Improvisation: the aging of Ahmed under the effect of the becoming inside of him of his own truth.
And, as I grew older, Rhubarb grew younger! He lost his air of one who errs up in the air! He had a gleam in his eye, a bounce in his step, and the gift of the gab. Me, I had practically one foot in the grave and getting truer by the minute. And he—horrors—he was a young man and more and more false! To the point where he ended up saying to me: “Ah, I understand everything! It’s that Turk who says nothing but bullshit! He doesn’t even know what a real democratic discussion is, that Turk! It’s a problem, all these illiterates who come to France with their frankly backward culture!

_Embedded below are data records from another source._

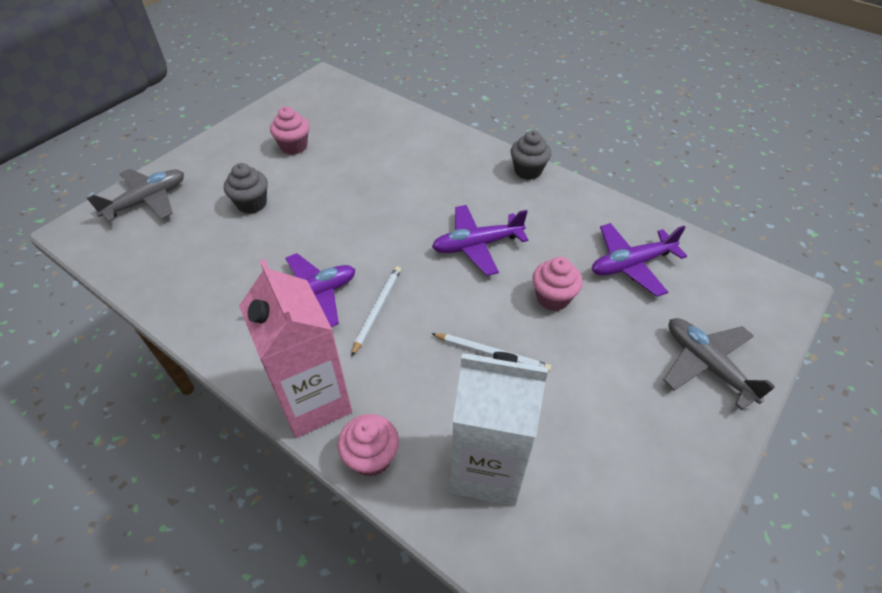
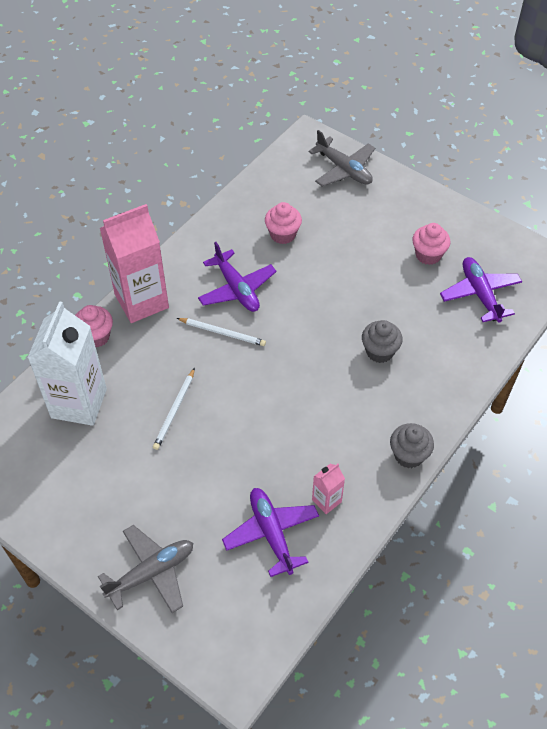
camera: 90 degrees right, 5 degrees up
grey cupcake [224,163,268,214] -> grey cupcake moved to [362,320,403,363]
purple plane [432,205,529,276] -> purple plane moved to [440,257,522,323]
pink cupcake [533,257,583,311] -> pink cupcake moved to [265,202,302,244]
none -> pink carton [312,464,345,514]

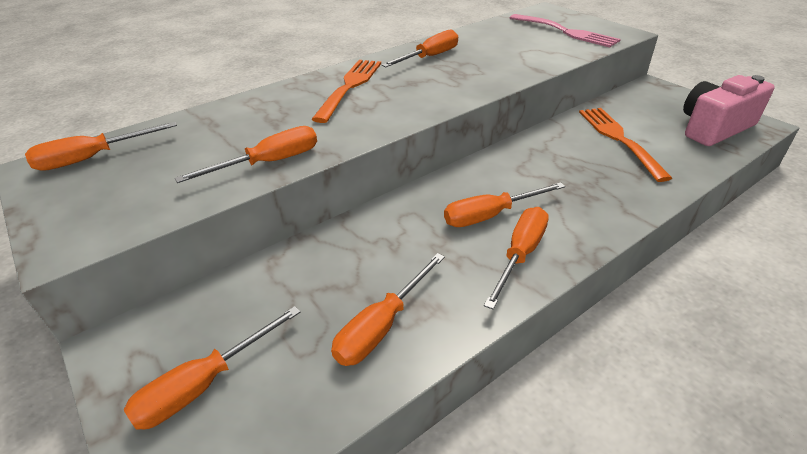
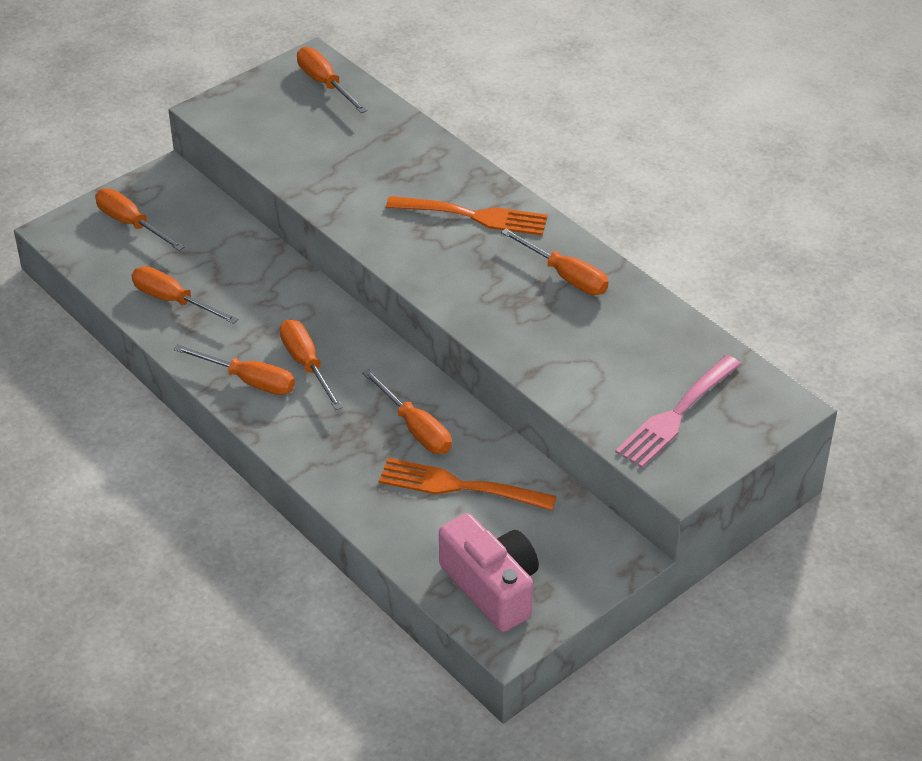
camera: 85 degrees right, 5 degrees up
orange screwdriver [175,126,317,183] -> orange screwdriver moved to [362,369,452,454]
orange fork [579,108,672,182] -> orange fork turned 150 degrees counterclockwise [379,458,557,511]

Wait a minute! I’m going to suggest to my association that we have meetings to integrate the Turks! Integration! That’s the only truth there is! And for those who can’t be integrated, expulsion! We’re not letting ourselves be called bullshitters and disasters by antidemocratic cultures! Now that’s the truth! So long, Ahmed!”
That’s how I cured him, my friend Rhubarb! The most unsuccessful philosophy lesson of my entire career! Not to mention that it’s aged me ten years! I’m the one who has to absorb the Turk’s truth, and Rhubarb, nothing! I purged him! I purged him of his Turk! Ahmed, old pal, you’ve sacrificed yourself on the altar of the truth of alterity. Bloody Turk! It seems like I’m carrying him on my back.
Ahmed exits the stage painfully, as if he were carrying an enormous burden on his bent back. Just before exiting:
Each of you is on your own with the truths you encounter! Don’t put them on me!
If you come face to face with your Turk some day, don’t go out to take a leak! And don’t come fobbing him off on me! Don’t plan on pulling the Turk trick on me! To each his trick! To each his Turk! And good luck.